To do
Exactly the lines below from the one with "を受け取る」という流れであり、株式や投資信託の購入と" up to and including the one with "über das Verschmelzungsvorhaben" make up the answer, with nothing else added.

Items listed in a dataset
•••••

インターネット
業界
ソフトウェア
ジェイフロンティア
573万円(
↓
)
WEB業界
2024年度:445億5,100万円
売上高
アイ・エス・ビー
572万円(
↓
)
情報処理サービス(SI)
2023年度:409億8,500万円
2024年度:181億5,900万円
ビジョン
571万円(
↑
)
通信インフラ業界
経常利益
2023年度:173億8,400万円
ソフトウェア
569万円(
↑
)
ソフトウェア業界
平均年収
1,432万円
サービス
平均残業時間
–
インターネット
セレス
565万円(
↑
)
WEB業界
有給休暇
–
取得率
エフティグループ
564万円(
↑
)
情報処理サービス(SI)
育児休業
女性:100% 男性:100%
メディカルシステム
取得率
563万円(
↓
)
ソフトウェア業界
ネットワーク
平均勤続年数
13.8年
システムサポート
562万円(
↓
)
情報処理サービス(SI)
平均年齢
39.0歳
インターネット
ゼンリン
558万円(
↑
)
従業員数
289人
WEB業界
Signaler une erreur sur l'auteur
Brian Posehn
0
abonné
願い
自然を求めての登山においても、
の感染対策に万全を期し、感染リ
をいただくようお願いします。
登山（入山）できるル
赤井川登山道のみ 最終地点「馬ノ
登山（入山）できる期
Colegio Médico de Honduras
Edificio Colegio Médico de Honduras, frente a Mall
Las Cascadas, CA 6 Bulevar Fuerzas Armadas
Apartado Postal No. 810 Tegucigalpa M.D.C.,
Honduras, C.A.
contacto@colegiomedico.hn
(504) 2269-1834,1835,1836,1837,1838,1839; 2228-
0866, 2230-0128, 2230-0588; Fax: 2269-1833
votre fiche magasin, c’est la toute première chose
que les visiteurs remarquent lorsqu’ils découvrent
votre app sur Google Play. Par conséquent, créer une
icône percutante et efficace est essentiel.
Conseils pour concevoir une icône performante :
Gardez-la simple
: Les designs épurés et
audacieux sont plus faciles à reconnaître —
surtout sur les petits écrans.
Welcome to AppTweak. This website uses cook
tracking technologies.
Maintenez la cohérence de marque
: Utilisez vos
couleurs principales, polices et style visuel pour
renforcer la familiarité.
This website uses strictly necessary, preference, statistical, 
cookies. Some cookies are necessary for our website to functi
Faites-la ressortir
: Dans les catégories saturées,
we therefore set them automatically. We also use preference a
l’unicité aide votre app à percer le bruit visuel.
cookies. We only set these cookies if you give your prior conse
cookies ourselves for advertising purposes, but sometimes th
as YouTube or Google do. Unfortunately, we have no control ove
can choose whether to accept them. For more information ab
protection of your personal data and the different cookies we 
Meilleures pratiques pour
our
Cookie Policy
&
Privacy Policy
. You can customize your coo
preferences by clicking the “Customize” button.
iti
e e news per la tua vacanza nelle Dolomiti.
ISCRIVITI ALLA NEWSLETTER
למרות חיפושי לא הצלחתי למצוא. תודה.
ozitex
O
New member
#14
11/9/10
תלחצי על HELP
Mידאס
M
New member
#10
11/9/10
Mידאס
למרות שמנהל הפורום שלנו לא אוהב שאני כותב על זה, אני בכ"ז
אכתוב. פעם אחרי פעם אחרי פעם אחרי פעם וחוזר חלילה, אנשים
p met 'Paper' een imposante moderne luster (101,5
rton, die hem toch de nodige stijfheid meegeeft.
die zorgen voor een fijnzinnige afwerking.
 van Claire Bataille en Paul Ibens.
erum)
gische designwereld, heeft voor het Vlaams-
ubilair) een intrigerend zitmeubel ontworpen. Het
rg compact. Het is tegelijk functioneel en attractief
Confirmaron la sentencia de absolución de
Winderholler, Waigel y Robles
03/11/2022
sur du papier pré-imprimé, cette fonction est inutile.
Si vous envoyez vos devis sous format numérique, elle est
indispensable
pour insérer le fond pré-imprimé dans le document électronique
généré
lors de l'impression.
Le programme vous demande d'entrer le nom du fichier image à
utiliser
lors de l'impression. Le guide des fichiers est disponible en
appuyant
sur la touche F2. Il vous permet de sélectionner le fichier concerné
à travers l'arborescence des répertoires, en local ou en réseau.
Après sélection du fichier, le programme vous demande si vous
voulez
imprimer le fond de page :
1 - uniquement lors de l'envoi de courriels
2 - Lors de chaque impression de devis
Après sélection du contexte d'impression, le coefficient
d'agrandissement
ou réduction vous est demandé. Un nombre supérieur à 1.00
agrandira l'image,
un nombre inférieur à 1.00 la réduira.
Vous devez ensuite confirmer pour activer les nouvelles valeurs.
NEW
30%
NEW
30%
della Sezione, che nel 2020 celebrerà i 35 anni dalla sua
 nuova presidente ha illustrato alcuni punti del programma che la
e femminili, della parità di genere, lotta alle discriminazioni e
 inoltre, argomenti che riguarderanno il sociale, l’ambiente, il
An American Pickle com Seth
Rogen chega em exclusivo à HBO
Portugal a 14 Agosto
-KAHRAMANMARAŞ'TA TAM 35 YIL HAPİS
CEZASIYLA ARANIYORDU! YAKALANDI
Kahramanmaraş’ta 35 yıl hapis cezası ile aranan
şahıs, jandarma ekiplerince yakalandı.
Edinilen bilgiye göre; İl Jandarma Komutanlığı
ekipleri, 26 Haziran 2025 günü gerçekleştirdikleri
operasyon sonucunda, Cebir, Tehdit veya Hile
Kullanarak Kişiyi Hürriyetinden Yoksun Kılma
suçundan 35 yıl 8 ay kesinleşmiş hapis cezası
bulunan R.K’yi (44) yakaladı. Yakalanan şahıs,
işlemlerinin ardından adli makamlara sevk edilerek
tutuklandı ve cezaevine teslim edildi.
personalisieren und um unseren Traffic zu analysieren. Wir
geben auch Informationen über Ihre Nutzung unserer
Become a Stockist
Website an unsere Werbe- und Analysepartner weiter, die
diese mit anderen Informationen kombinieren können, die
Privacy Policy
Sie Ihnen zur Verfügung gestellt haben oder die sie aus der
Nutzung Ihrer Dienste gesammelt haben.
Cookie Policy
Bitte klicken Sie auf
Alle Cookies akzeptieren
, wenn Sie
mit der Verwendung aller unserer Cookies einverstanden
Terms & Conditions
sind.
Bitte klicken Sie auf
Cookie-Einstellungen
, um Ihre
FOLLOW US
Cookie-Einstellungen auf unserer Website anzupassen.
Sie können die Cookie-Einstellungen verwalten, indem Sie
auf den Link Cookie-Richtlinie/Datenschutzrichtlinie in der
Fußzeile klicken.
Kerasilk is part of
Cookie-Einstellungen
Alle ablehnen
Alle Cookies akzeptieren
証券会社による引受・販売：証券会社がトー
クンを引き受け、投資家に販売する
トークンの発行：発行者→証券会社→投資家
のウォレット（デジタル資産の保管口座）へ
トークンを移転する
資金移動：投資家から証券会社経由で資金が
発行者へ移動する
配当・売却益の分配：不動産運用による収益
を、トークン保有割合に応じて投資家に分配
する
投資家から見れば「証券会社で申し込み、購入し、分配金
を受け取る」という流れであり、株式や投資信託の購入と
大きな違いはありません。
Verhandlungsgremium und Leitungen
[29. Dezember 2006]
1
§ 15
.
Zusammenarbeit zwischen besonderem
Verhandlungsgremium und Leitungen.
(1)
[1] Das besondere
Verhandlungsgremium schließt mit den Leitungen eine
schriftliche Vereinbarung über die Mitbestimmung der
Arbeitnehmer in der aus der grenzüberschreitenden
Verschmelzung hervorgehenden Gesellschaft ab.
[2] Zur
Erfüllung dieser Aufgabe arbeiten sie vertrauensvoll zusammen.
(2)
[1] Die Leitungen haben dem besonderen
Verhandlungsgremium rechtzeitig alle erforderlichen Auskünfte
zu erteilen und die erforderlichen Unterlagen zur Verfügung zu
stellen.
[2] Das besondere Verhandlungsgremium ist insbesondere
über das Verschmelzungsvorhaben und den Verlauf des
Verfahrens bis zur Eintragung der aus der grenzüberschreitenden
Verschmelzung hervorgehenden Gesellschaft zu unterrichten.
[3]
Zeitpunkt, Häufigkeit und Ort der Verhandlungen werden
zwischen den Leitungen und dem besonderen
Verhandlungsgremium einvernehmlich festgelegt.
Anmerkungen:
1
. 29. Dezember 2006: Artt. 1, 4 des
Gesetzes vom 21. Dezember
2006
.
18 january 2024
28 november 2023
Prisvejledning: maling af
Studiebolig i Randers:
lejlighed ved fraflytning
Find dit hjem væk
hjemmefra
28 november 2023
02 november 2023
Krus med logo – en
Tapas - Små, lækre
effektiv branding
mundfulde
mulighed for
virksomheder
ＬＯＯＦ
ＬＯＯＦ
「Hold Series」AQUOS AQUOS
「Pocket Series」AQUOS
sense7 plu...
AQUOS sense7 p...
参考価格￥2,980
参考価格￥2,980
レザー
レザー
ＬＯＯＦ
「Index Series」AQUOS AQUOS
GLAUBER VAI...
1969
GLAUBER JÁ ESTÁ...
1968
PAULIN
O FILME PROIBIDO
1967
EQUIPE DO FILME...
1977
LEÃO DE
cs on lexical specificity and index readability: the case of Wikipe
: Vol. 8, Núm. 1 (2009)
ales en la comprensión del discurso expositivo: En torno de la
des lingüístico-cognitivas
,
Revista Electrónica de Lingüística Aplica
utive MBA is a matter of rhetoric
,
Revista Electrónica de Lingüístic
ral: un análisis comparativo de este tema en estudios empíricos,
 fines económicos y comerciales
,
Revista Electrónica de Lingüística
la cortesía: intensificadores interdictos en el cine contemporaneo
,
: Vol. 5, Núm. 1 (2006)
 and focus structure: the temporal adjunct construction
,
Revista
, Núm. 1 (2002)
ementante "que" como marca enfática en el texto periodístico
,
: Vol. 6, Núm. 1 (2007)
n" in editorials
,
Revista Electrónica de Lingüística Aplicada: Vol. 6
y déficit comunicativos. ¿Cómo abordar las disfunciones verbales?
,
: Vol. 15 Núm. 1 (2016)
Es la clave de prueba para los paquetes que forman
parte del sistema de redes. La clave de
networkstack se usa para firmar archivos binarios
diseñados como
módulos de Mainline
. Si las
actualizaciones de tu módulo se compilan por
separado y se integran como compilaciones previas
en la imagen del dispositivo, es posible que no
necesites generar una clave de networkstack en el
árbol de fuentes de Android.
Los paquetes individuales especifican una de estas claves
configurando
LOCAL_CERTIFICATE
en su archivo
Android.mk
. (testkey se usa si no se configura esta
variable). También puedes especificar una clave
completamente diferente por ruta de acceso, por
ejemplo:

•••••

Your response
を受け取る」という流れであり、株式や投資信託の購入と
大きな違いはありません。
Verhandlungsgremium und Leitungen
[29. Dezember 2006]
1
§ 15
.
Zusammenarbeit zwischen besonderem
Verhandlungsgremium und Leitungen.
(1)
[1] Das besondere
Verhandlungsgremium schließt mit den Leitungen eine
schriftliche Vereinbarung über die Mitbestimmung der
Arbeitnehmer in der aus der grenzüberschreitenden
Verschmelzung hervorgehenden Gesellschaft ab.
[2] Zur
Erfüllung dieser Aufgabe arbeiten sie vertrauensvoll zusammen.
(2)
[1] Die Leitungen haben dem besonderen
Verhandlungsgremium rechtzeitig alle erforderlichen Auskünfte
zu erteilen und die erforderlichen Unterlagen zur Verfügung zu
stellen.
[2] Das besondere Verhandlungsgremium ist insbesondere
über das Verschmelzungsvorhaben und den Verlauf des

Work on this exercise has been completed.